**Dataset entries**
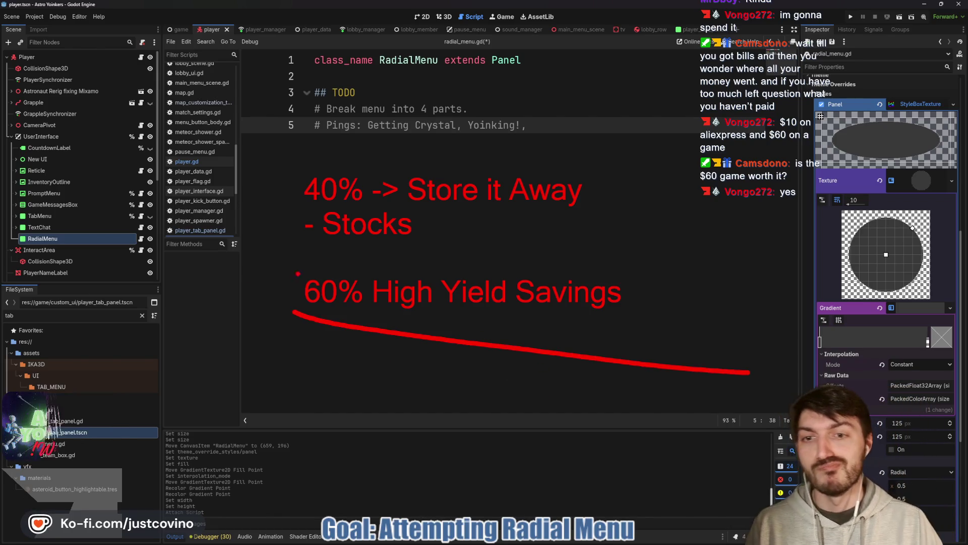
{"action": "mouse_move", "coordinate": [317, 152]}
{"action": "left_mouse_down"}
{"action": "mouse_move", "coordinate": [605, 242]}
{"action": "mouse_move", "coordinate": [292, 176]}
{"action": "left_mouse_up"}
{"action": "key", "text": "Escape"}
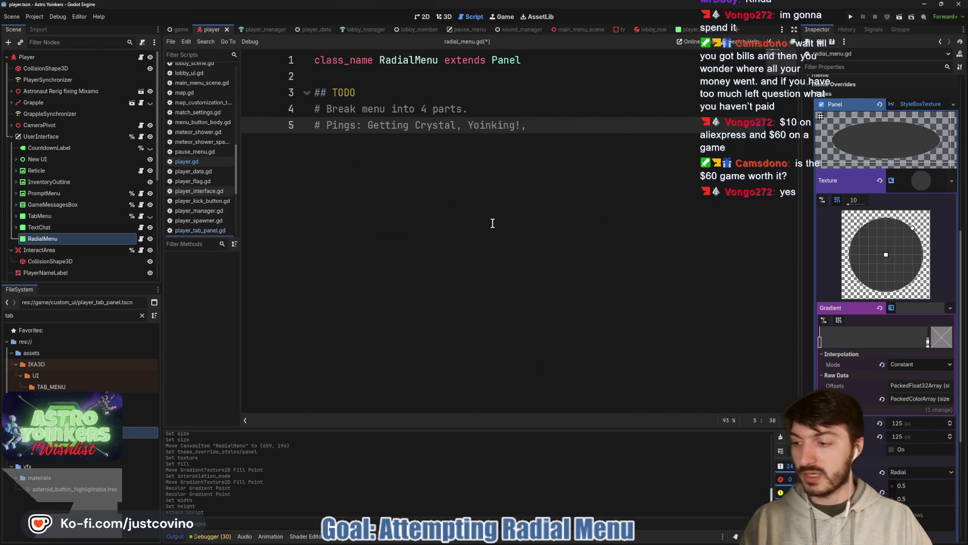
Step: Scribble a quick on-screen note over the editor, then clear the annotations
{"action": "left_click_drag", "start_coordinate": [354, 190], "coordinate": [295, 280]}
{"action": "mouse_move", "coordinate": [399, 217]}
{"action": "left_mouse_down"}
{"action": "mouse_move", "coordinate": [432, 217]}
{"action": "mouse_move", "coordinate": [407, 215]}
{"action": "left_mouse_up"}
{"action": "mouse_move", "coordinate": [462, 202]}
{"action": "left_mouse_down"}
{"action": "mouse_move", "coordinate": [485, 197]}
{"action": "mouse_move", "coordinate": [530, 262]}
{"action": "left_mouse_up"}
{"action": "left_click", "coordinate": [590, 277]}
{"action": "key", "text": "Escape"}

**ACTIVITY**
Print all of the data exactly, and do not carry over any pictures.

**RESPONSE BOX**
{"action": "mouse_move", "coordinate": [317, 152]}
{"action": "left_mouse_down"}
{"action": "mouse_move", "coordinate": [605, 242]}
{"action": "mouse_move", "coordinate": [292, 176]}
{"action": "left_mouse_up"}
{"action": "key", "text": "Escape"}
Step: Scribble a quick on-screen note over the editor, then clear the annotations
{"action": "left_click_drag", "start_coordinate": [354, 190], "coordinate": [295, 280]}
{"action": "mouse_move", "coordinate": [399, 217]}
{"action": "left_mouse_down"}
{"action": "mouse_move", "coordinate": [432, 217]}
{"action": "mouse_move", "coordinate": [407, 215]}
{"action": "left_mouse_up"}
{"action": "mouse_move", "coordinate": [462, 202]}
{"action": "left_mouse_down"}
{"action": "mouse_move", "coordinate": [485, 197]}
{"action": "mouse_move", "coordinate": [530, 262]}
{"action": "left_mouse_up"}
{"action": "left_click", "coordinate": [590, 277]}
{"action": "key", "text": "Escape"}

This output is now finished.